(DATA FOR PROCESSING Opens)
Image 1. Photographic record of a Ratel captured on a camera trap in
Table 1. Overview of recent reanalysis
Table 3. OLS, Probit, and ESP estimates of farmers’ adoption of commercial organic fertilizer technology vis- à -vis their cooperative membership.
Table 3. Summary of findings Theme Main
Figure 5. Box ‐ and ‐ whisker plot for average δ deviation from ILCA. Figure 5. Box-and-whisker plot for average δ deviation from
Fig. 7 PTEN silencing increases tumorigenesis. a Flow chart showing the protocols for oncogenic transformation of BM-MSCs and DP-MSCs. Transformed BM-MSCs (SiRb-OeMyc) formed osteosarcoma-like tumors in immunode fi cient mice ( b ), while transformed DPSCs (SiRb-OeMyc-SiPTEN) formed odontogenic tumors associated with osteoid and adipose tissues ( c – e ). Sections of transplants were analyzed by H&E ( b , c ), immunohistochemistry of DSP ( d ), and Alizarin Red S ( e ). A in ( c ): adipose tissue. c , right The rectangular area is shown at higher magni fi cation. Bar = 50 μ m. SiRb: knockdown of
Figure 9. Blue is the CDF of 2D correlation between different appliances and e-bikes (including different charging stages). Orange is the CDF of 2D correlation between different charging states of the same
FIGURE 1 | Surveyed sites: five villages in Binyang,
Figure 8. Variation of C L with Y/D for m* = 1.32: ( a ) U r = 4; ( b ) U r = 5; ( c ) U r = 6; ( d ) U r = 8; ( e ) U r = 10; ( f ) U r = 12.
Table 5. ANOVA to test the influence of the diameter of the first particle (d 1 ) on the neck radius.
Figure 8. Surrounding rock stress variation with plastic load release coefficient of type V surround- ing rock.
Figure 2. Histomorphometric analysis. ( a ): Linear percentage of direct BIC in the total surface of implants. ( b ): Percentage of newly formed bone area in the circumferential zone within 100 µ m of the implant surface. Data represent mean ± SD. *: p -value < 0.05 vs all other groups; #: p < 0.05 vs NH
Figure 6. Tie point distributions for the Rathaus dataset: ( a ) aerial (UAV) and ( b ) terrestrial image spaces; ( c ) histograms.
(DATA FOR PROCESSING Closes)
*ABOUT THIS TASK:*
Read the entries above and find each line holding the word "area". Copy it out.

*ANSWER FOR THE TASK:*
Fig. 7 PTEN silencing increases tumorigenesis. a Flow chart showing the protocols for oncogenic transformation of BM-MSCs and DP-MSCs. Transformed BM-MSCs (SiRb-OeMyc) formed osteosarcoma-like tumors in immunode fi cient mice ( b ), while transformed DPSCs (SiRb-OeMyc-SiPTEN) formed odontogenic tumors associated with osteoid and adipose tissues ( c – e ). Sections of transplants were analyzed by H&E ( b , c ), immunohistochemistry of DSP ( d ), and Alizarin Red S ( e ). A in ( c ): adipose tissue. c , right The rectangular area is shown at higher magni fi cation. Bar = 50 μ m. SiRb: knockdown of
Figure 2. Histomorphometric analysis. ( a ): Linear percentage of direct BIC in the total surface of implants. ( b ): Percentage of newly formed bone area in the circumferential zone within 100 µ m of the implant surface. Data represent mean ± SD. *: p -value < 0.05 vs all other groups; #: p < 0.05 vs NH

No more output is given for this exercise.